SUBMIT_EXPRS = AccountingGroup
AccountingGroup = strcat(GroupName, ".", ifThenElse(regexps("(.*)\.(.*)", Owner, "\1_\2") =!= "", regexps("(.*)\.(.*)", Owner, "\1_\2"), Owner))

NEGOTIATOR_CONSIDER_PREEMPTION=True
PREEMPTION_REQUIREMENTS = ((SubmitterGroupQuota =!= UNDEFINED && (SubmitterGroupResourcesInUse < SubmitterGroupQuota)) &&  ((RemoteGroupQuota=?=UNDEFINED) || (RemoteGroupResourcesInUse > RemoteGroupQuota)))

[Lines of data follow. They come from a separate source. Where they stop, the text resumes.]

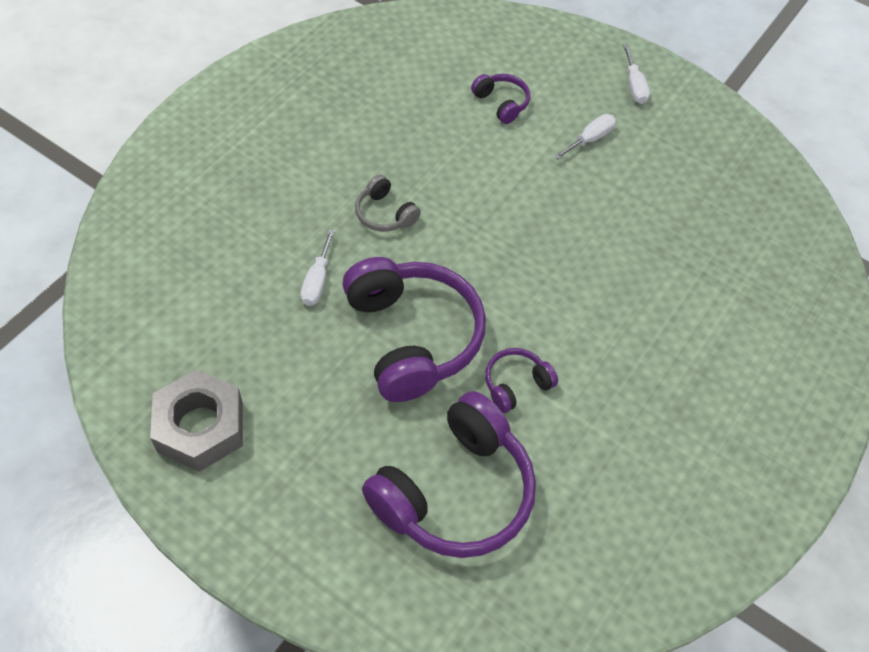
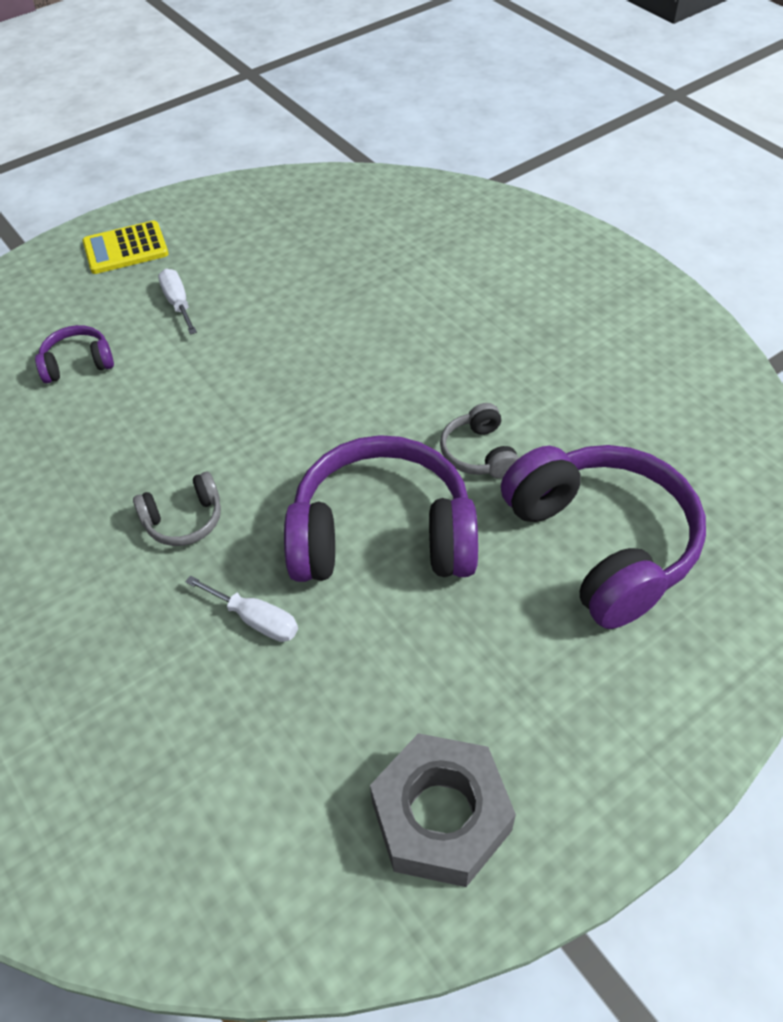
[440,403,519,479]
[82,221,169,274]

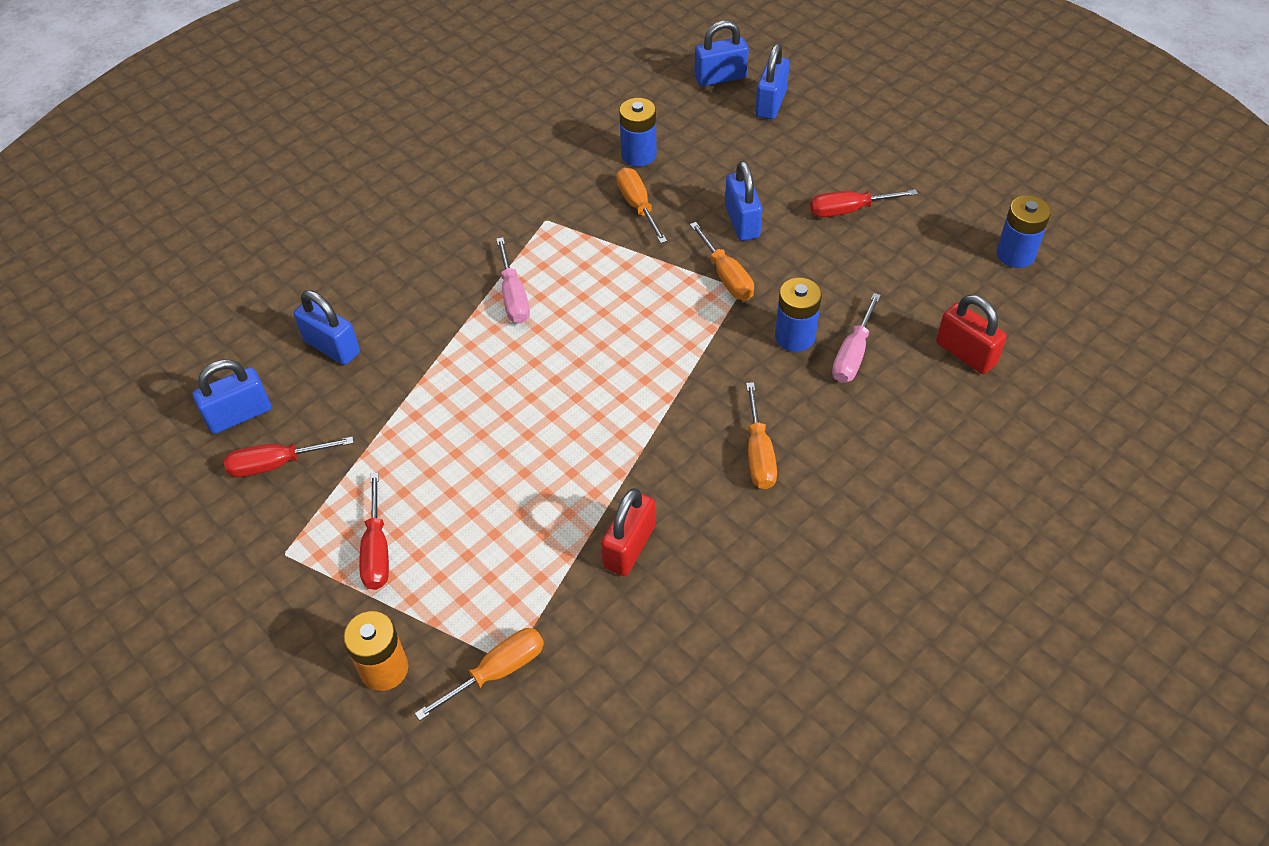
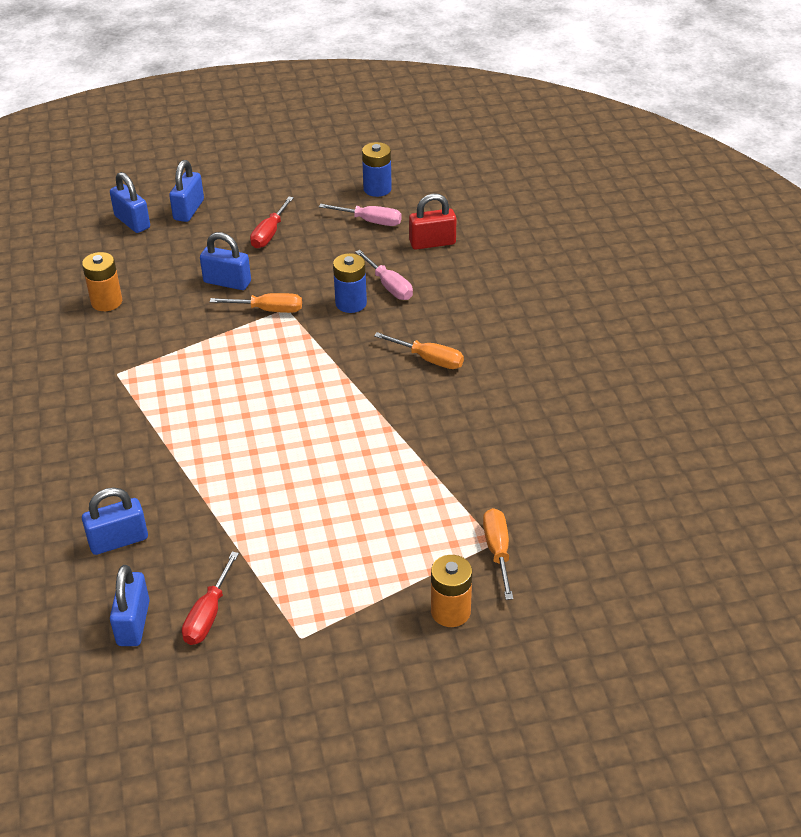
[359,473,389,590] (first image)
[319,204,402,226]
[601,488,655,576] (first image)
[616,167,667,243] (first image)
[82,252,122,311]
[169,160,204,222]

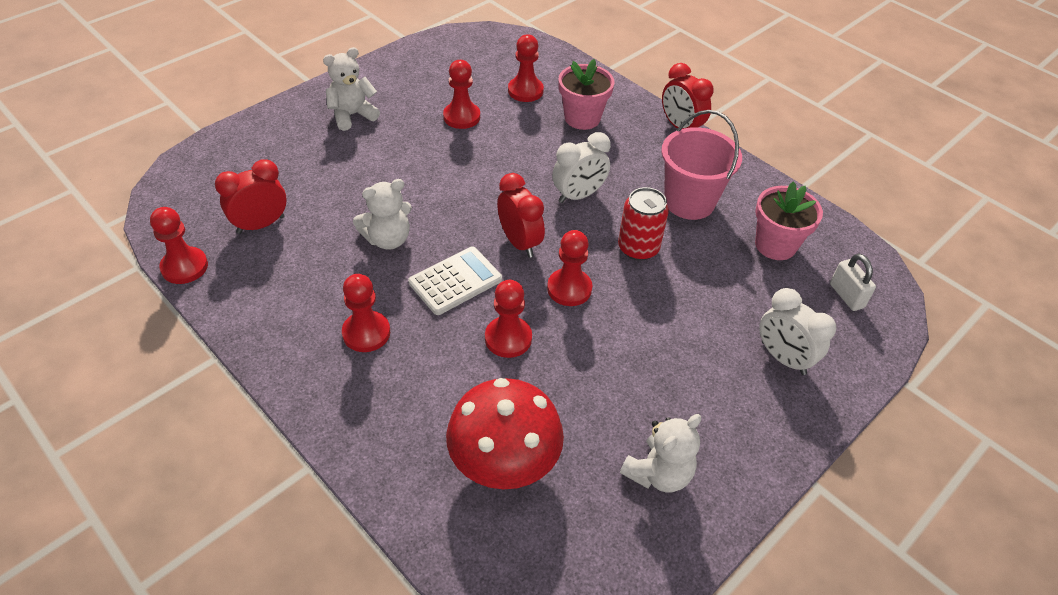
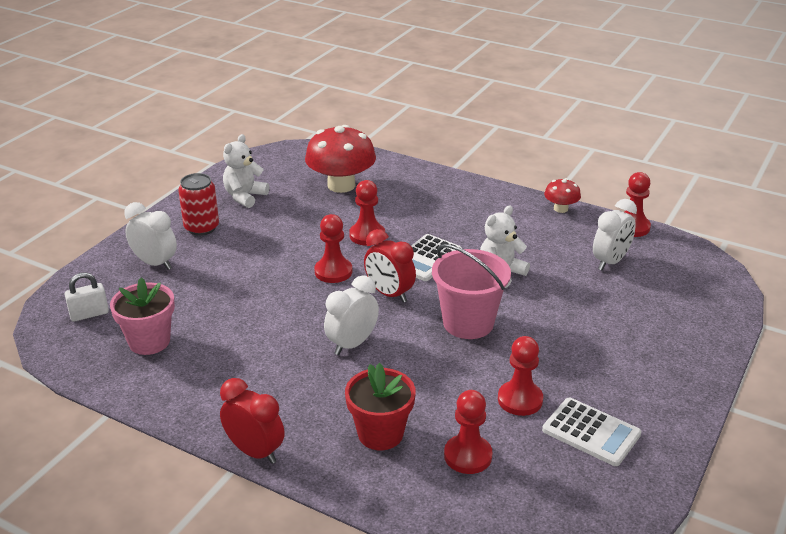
[593,199,637,270]
[323,47,380,131] (first image)
[342,274,390,352] (first image)
[345,363,416,450]
[178,173,219,236]
[432,244,511,339]
[65,272,109,322]
[542,397,642,466]
[544,178,581,213]

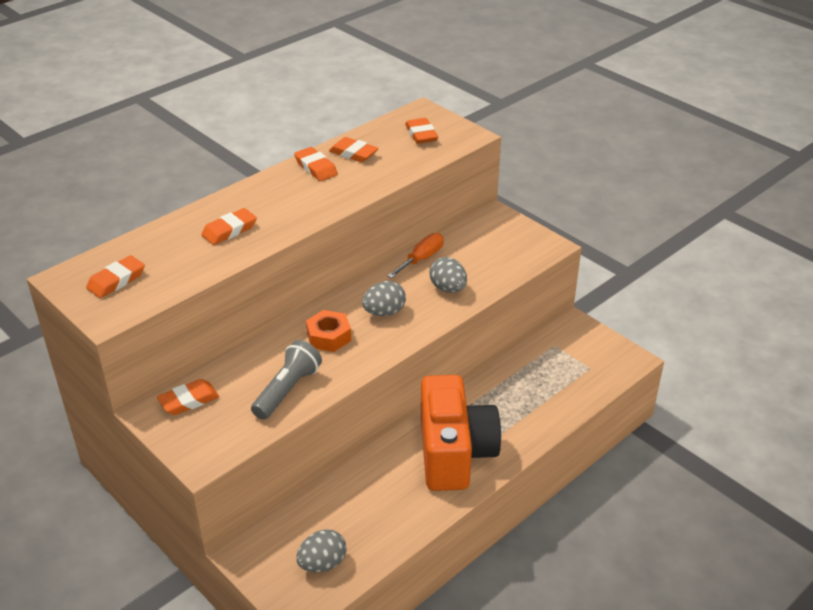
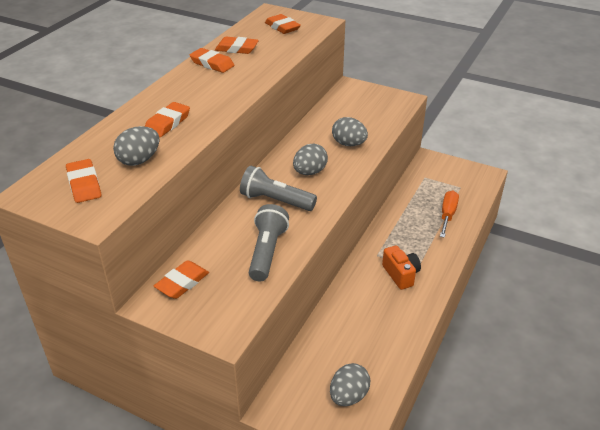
[66,159,101,203]
[240,166,317,211]
[440,191,459,238]
[382,245,421,290]
[113,126,160,166]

SCHEDD_DEBUG = D_FULLDEBUG

NEGOTIATOR_DEBUG = D_FULLDEBUG
NEGOTIATOR_DEBUG = D_FULLDEBUG
NEGOTIATOR_USE_SLOT_WEIGHTS = FALSE
NEGOTIATOR_INTERVAL = 30

SCHEDD_INTERVAL = 15
CLAIM_WORKLIFE = 0

NUM_CPUS = 10

HFS_ROUND_ROBIN_RATE = 100000000
HFS_MAX_ALLOCATION_ROUNDS = 1